The Pitch Perfect sequels, Transformers spinoff Bumblebee, Netflix’s acclaimed Arcane, her voice work in the Spider-Verse animated saga, historical dramedy Dickinson, and her recurring role as the Marvel Cinematic Universe’s Kate Bishop have ensured that she’s never faded from the spotlight, but True Grit remains the performative benchmark that she set on the very first attempt.
Sharlto Copley (District 9, Neill Blomkamp, 2009)
Thanks to his breakout role in Neill Blompkamp’s surprise ‘Best Picture’ nominee District 9, Sharlto Copley has carved out a niche for himself playing characters that are never more than a stone’s throw away from the beleaguered, befuddled, and somewhat eccentric role he played in the modern sci-fi favourite.
There’s nothing wrong with finding a lane and staying in it, but Copley has returned to the ‘vaguely weird and also somewhat menacing’ well once too often, ensuring that his presence in a genre film instantly lets the audience know almost exactly what kind of part he’s going to be playing.
For proof, look no further than The A-Team, Elysium, Spike Lee’s Oldboy remake, Chappie, Hardcore Henry, Free Fire, Boy Kills World, and Monkey Man for evidence that ever since District 9 turned the first-time actor into a household name, replicating the best work of his career has remained out of reach.
Anna Paquin (The Piano, Jane Campion, 1993)
Yes, Anna Paquin found a global audience as a key part of the X-Men movies, and yes, she was a small screen staple for years as the Golden Globe-winning lead of True Blood, but scooping an Oscar at the first time of asking sets a standard that makes it incredibly difficult for any actor to scale those kind of heights again.
Paquin has been busy for the last three decades and worked on Steven Spielberg’s Amistad, Franco Zeffirelli’s Jane Eyre, Cameron Crowe’s Almost Famous, Spike Lee’s 25th Hour, and Martin Scorsese’s The Irishman, but her debut role has still never been bettered.
That’s not to say she’s been phoning it in for the last 30 years, but by winning a ‘Best Supporting Actress’ gong for her first film, Paquin inevitably set the highest possible standard that’s understandably been nigh-on impossible to replicate ever since.
Mark Hamill (Star Wars, George Lucas, 1977)
Many actors in Mark Hamill’s position have cursed the gods and rued the day they were typecast very early on their careers, but the Star Wars figurehead has instead opted to welcome the inescapable shadow of Luke Skywalker with open arms.
Has Hamill ever played a more memorable role? No. Will he ever play a more memorable role before the end of his professional life? No. Will anything other than Star Wars be the first thing that comes to mind when anybody thinks of his filmography? No. Is that necessarily a bad thing? In his case, no.
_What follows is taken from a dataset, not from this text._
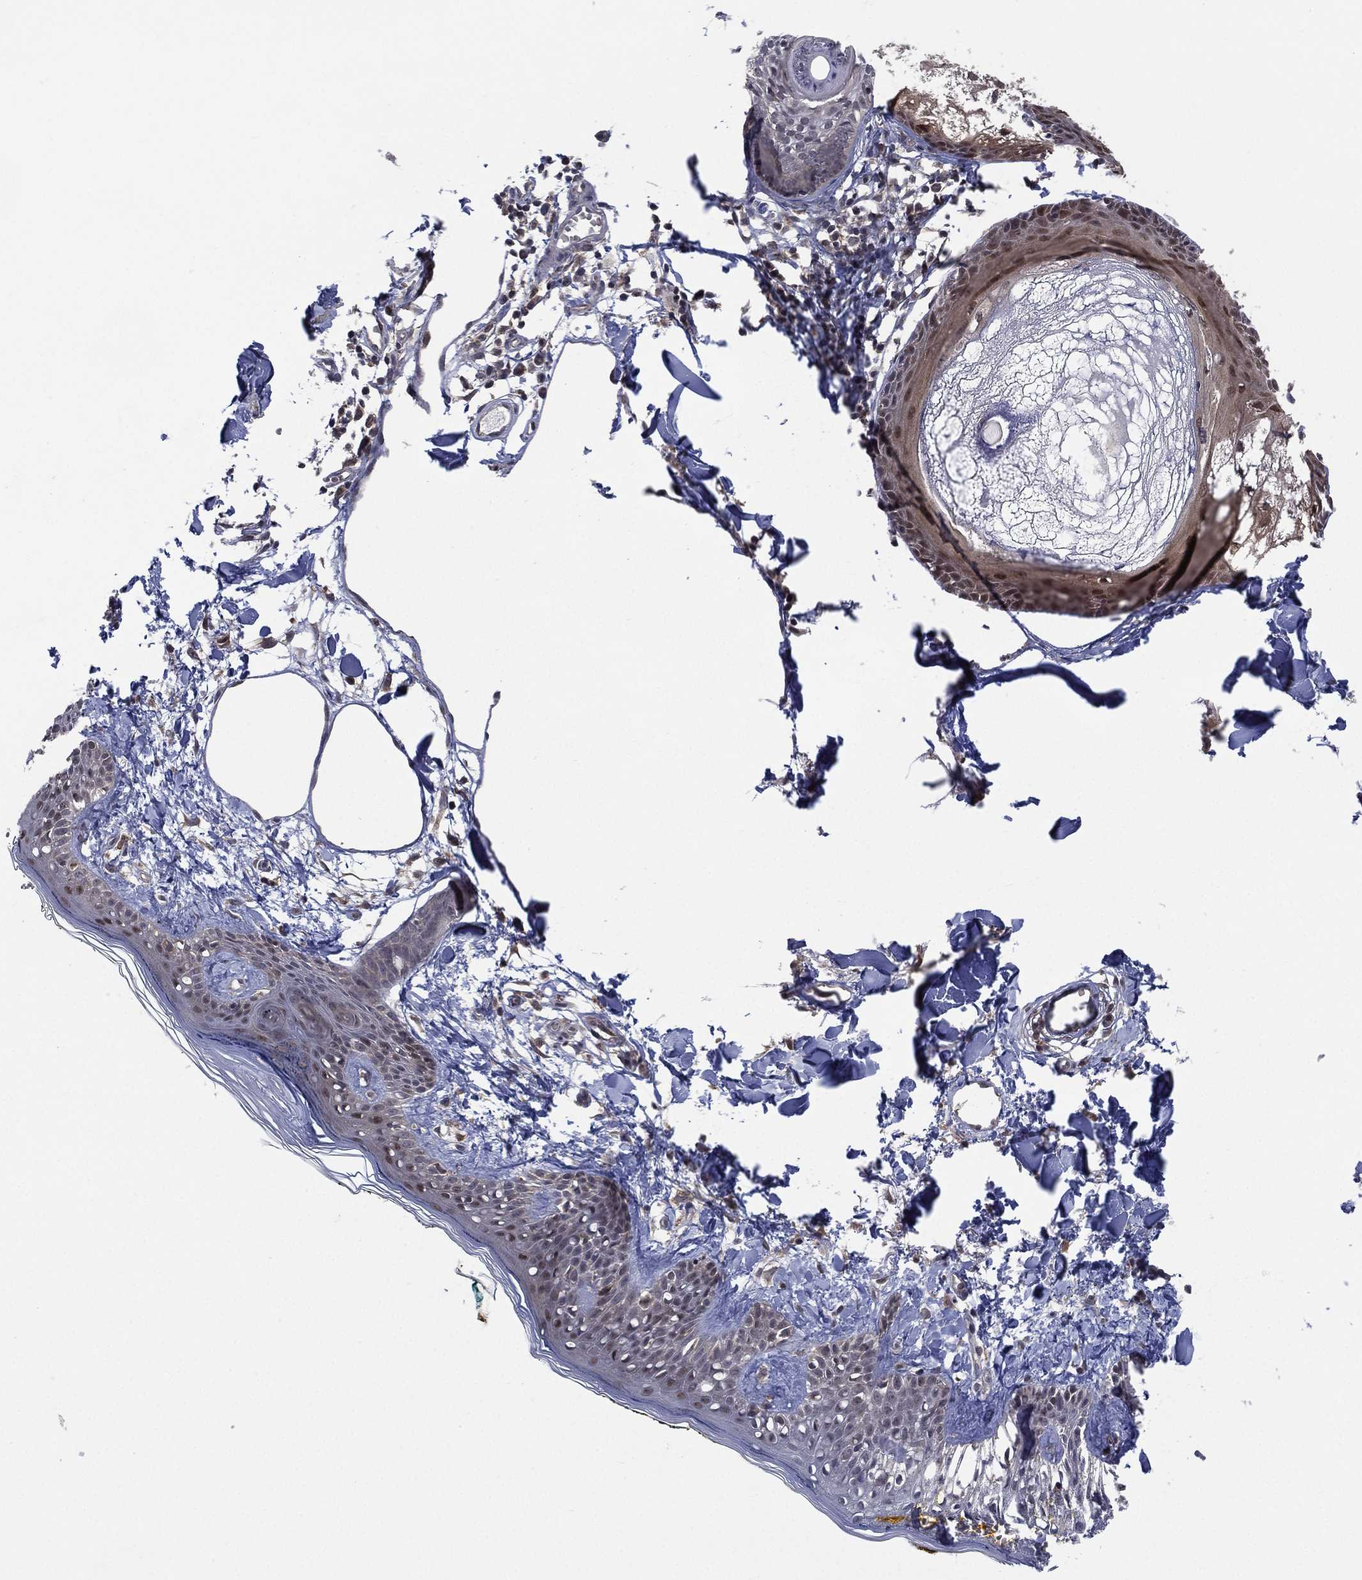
{"staining": {"intensity": "weak", "quantity": ">75%", "location": "cytoplasmic/membranous"}, "tissue": "skin", "cell_type": "Fibroblasts", "image_type": "normal", "snomed": [{"axis": "morphology", "description": "Normal tissue, NOS"}, {"axis": "topography", "description": "Skin"}], "caption": "High-power microscopy captured an immunohistochemistry photomicrograph of unremarkable skin, revealing weak cytoplasmic/membranous positivity in about >75% of fibroblasts. (DAB IHC with brightfield microscopy, high magnification).", "gene": "SELENOO", "patient": {"sex": "male", "age": 76}}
The star gained a second lease of life in the recording booth, where he wasted little time establishing himself as one of the most talented voice actors in the game. He’s always going to be Luke, but making his peace with that and keeping himself constantly in demand outside of his signature role was a smart way of making chicken salad out of the chicken shit that was his Star Wars typecasting.
Julie Andrews (Mary Poppins, Robert Stevenson, 1964)
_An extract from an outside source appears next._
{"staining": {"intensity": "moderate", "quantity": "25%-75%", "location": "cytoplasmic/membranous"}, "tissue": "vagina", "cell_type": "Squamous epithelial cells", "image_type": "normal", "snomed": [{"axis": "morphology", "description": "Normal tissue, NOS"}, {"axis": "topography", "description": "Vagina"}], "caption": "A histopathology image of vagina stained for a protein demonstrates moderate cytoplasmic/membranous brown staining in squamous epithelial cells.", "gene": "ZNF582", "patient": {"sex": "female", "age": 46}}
Harsh? Possibly, but not without merit. Julie Andrews made one of the most memorable feature-length acting debuts in history when Mary Poppins became a cultural sensation in 1964, which set the template for everything that followed for better or worse.
She won an Academy Award, a Bafta, a Golden Globe, and a Grammy for her iconic performance, but the downside is that it informed everything to follow. When Andrews played similar happy-go-lucky roles, she carried Mary Poppins’ baggage with her whether she wanted to or not.
Even when she sought to establish herself as a serious performer who deserved recognition from those who could only ever see her as the all-singing and all-dancing magical nanny when it went awry, Mary Poppins was the stick that critics beat her over the head with for daring to try something different. Is she a legend? Absolutely. Did she peak at the very first hurdle? Through no fault of her own, she did.